When you practice or perform, do you notice good things you’ve done, or just the things that didn’t go well?
It may not surprise you to know that, in my experience, classical musicians are THE WORST at noticing good things about their performance. They can tell me about intonation problems, about missed position shifts, cracked notes, fluffed semi quavers. Rarely can they tell me about the beautiful phrasing, the breath control, the semi quavers that went by without a hitch. In fact, if I mention the good things I heard, most of the time they didn’t even notice them. It is as if they never even happened!
A lot of musical training is centred around noticing and correcting the things that didn’t work. And don’t get me wrong, it makes complete sense to notice our mistakes and to attempt to correct them. But if we notice only the things that went badly, we risk setting ourselves up for a hard time, because we will actually be conspiring with the way our brains operate to work against ourselves.
Why your brain prefers bad things
First of all, our brains are, evolutionarily speaking, really well designed for noticing things that are potentially bad or dangerous. The amygdala – one of the most primitive parts of the brain – acts a bit like a security system to keep us away from danger.[1] Our attentional filter also contains some pretty impressive neuro-chemical systems that are designed to break through whatever we are doing to keep us out of danger. You might have experienced this if you’ve ever been driving on the motorway, and only realised you’d let your mind wander after your brain has jerked you back from drifting into the next lane![2]
Because these systems are neuro-chemically based, and because the brain is a plastic (changeable) thing, by paying more attention to the things that worry us (like intonation problems or fluffed semiquavers) we can actually cause our attentional systems and our amygdala to fire more immediately at errors. We can, in effect, train ourselves to be more anxious!
Memory encoding bear traps
Additionally, when we practice a piece of music, for example, we are trying to create stronger memory traces in our brains so that the information can be retrieved more easily.[3] But what is encoded depends on what we most pay attention to and how strong the emotional connection was (either positive or negative).[4] My memories of the ultrasound department of my local hospital, for example, are primarily of the location of the toilets. I was pregnant and having my 20 week scan, and I had been told to drink water so the scan would be more effective. Increased water consumption and a squashed bladder coloured my perceptions and my memories of the space!
In a similar way, it seems likely that our memories of a piece of music will be coloured by what we paid attention to while we learned it. If all we thought about was the stuff that didn’t work or seemed hard, then that is most likely what we will continue to remember.
Learning to notice good things: creating a string of successful experiences
So the key, then, is to dampen down the effect of the amygdala, and to take advantage of our brain’s abilities in encoding memories by giving it the right stuff to remember.

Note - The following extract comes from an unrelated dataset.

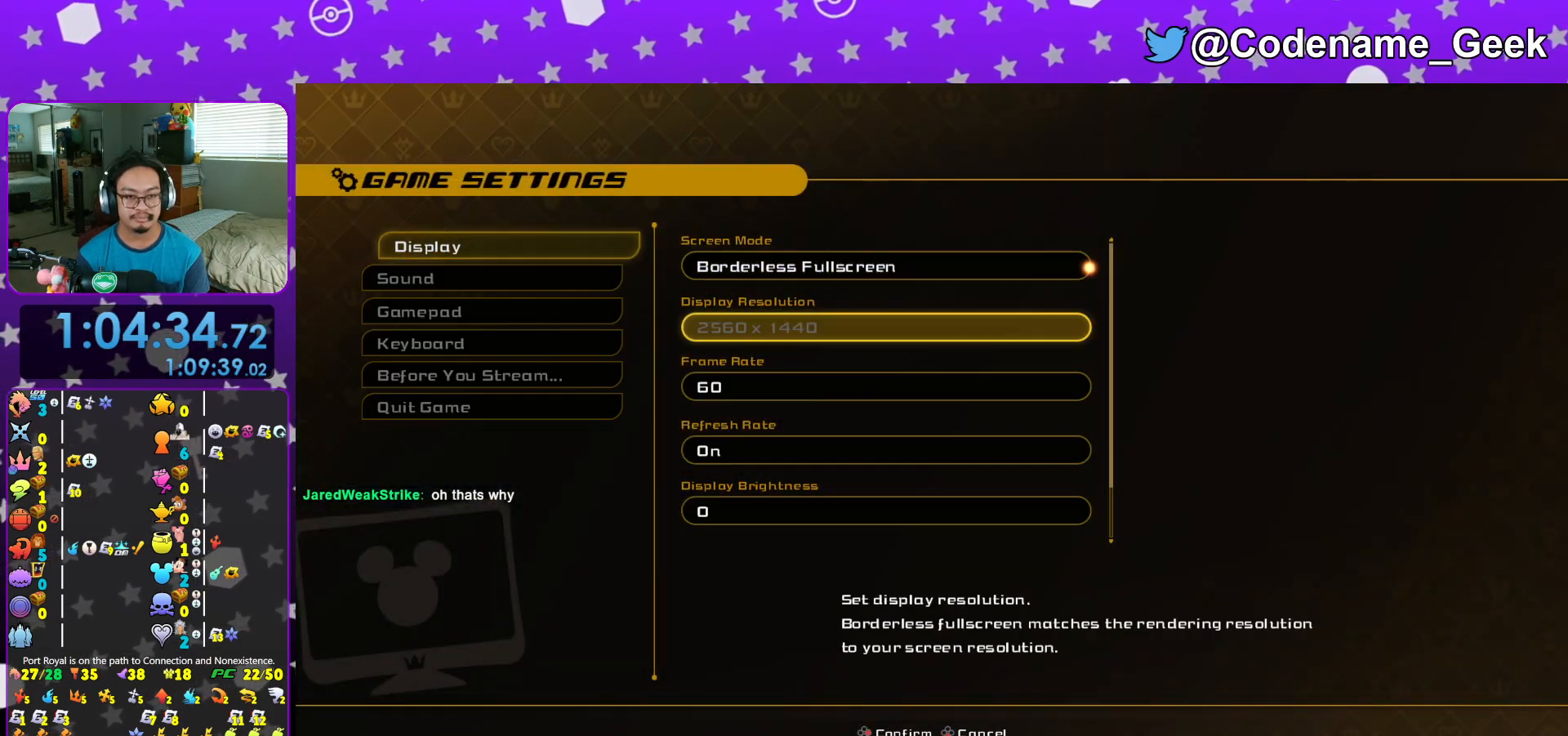
{"buttons": [], "left_stick": "center", "right_stick": "center", "events": [[66, "DPAD_DOWN", "up"], [150, "DPAD_DOWN", "down"], [233, "DPAD_DOWN", "up"], [300, "A", "down"], [450, "A", "up"]]}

We want to encode positive experiences, not negative ones. And FM Alexander has something to say about how to do this.
A few weeks ago, my lovely colleague Karen Evans and I discussed that one of our favourite sections of FM Alexander’s books is his comment that “confidence is born of success, not of failure.”[5] It looks like a simple phrase – because it is. It looks like a truism, too. Obviously, we will be more confident about something if we have success at it. But it really is worth unpacking the significance of Alexander’s comment.

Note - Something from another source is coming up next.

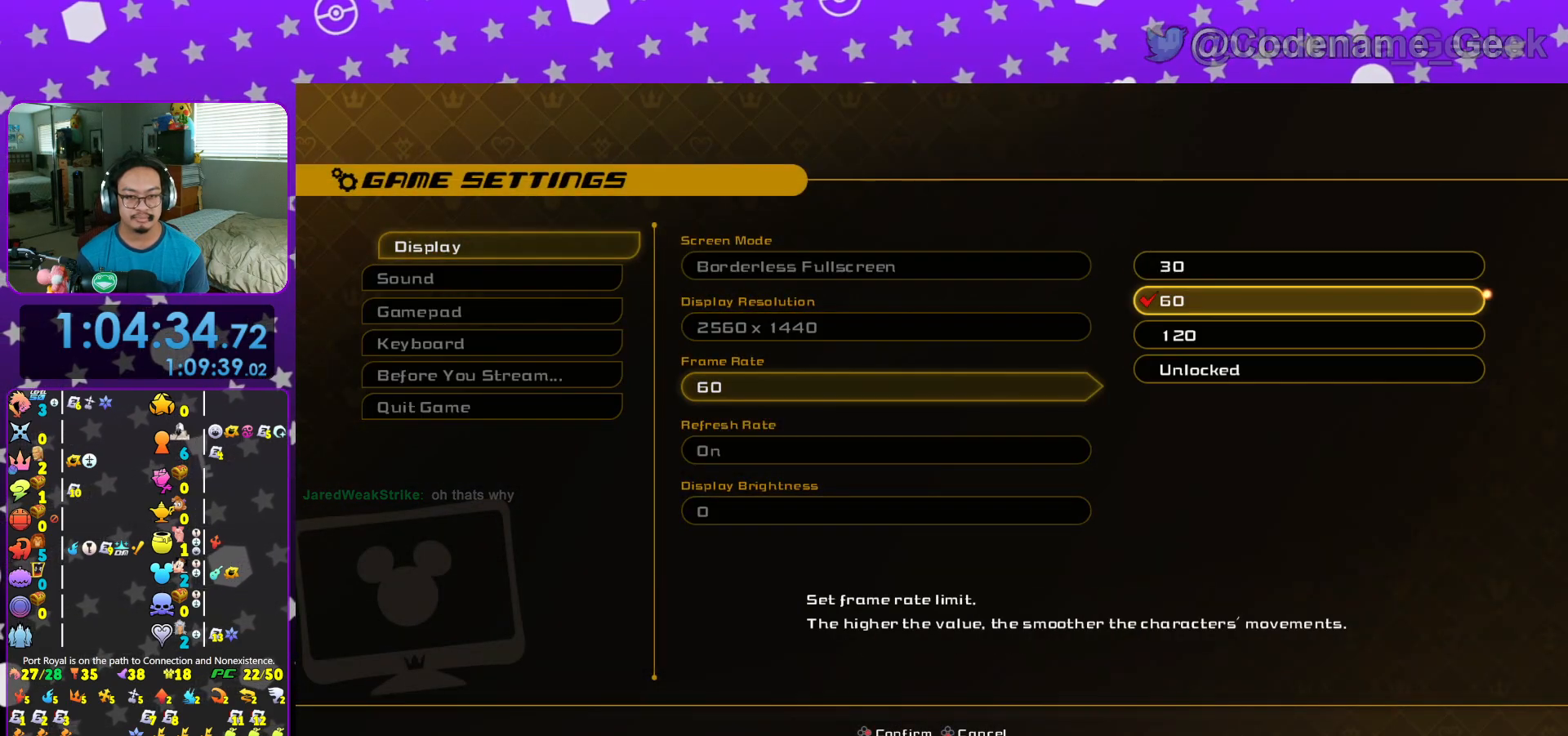
{"buttons": ["A"], "left_stick": "center", "right_stick": "center", "events": [[117, "DPAD_UP", "down"], [184, "DPAD_UP", "up"], [317, "A", "down"], [401, "A", "up"], [501, "A", "down"]]}
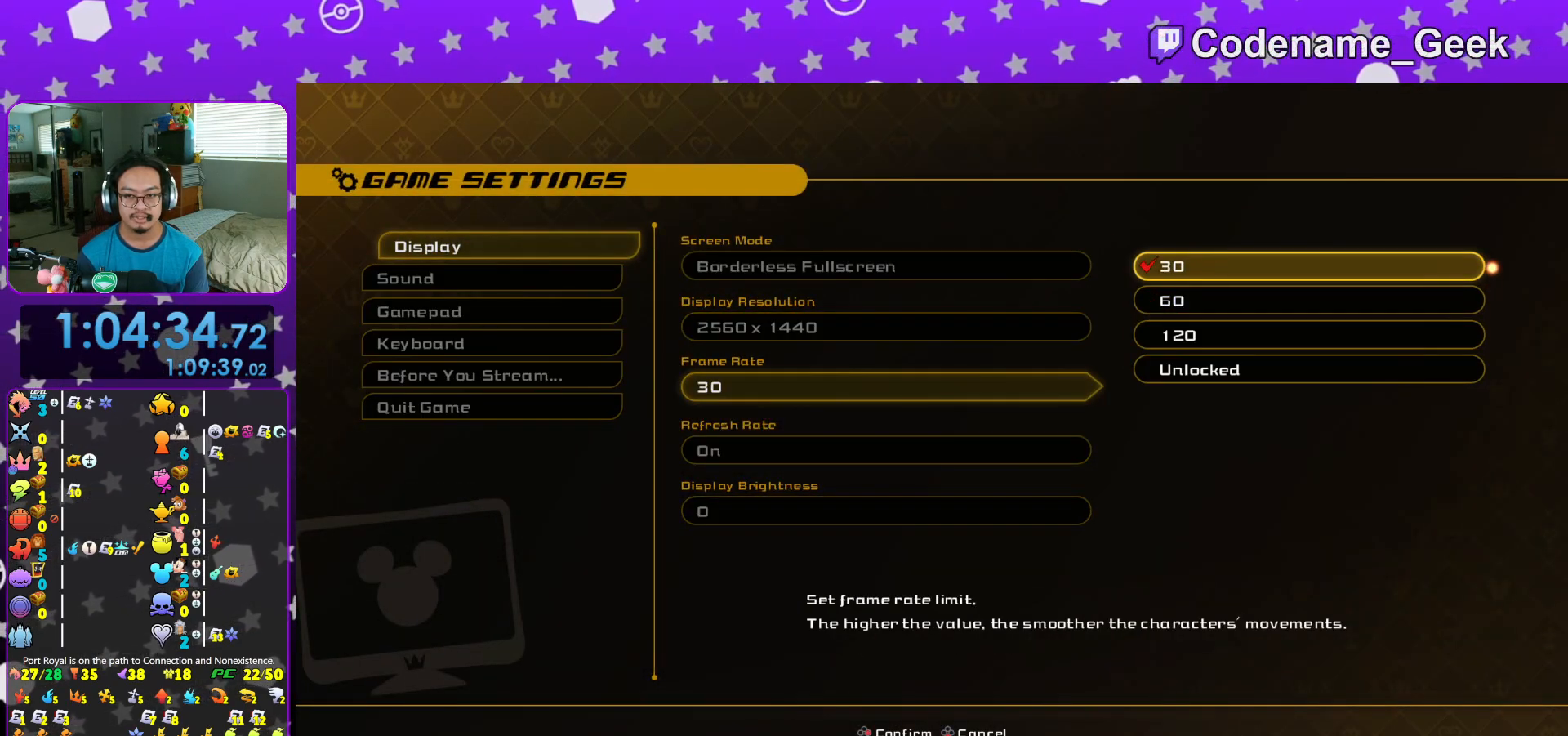
{"buttons": [], "left_stick": "center", "right_stick": "center", "events": [[50, "A", "up"], [233, "B", "down"], [300, "B", "up"], [400, "B", "down"], [484, "B", "up"]]}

What he is telling us is that, if we want to have confidence in the tasks we perform, we need to have had a string of successful experiences. This string of successful experiences doesn’t just make us feel good about ourselves; it gives us a solid foundation of understanding that, because we have completed the task successfully in the past, if we follow the same process, we will have similar success the next time. Our mission, then, is to generate that string of successful experiences.
And we won’t be able to even begin generating that string of successful experiences if we aren’t even able to notice the things that went well. I’ll talk next week about how we begin to structure our practice sessions so that we can generate a string of successful experiences. This week, though, I want to set you one simple task. Each time you practice, can you write down three things that went well? Can you begin each practice session with the intention to notice the good things about your performance, as well as the bad?
Give it a go, and I’ll be back next week with how we can utilise our new-found skills to construct a confidence-building string of successful experiences.
[1] Bella Merlin, Facing the Fear, London, Nick Hern Books, 2016, p.20.
[2] Daniel Levitin, The Organized Mind, London, Penguin, 2015, p.47.
[3] Barbara Oakley, Mindshift, New York, Tarcher Perigee, 2017, p.34.
[4] Levitin, p.52.
[5] FM Alexander, Constructive Conscious Control of the Individual, IRDEAT, p.384.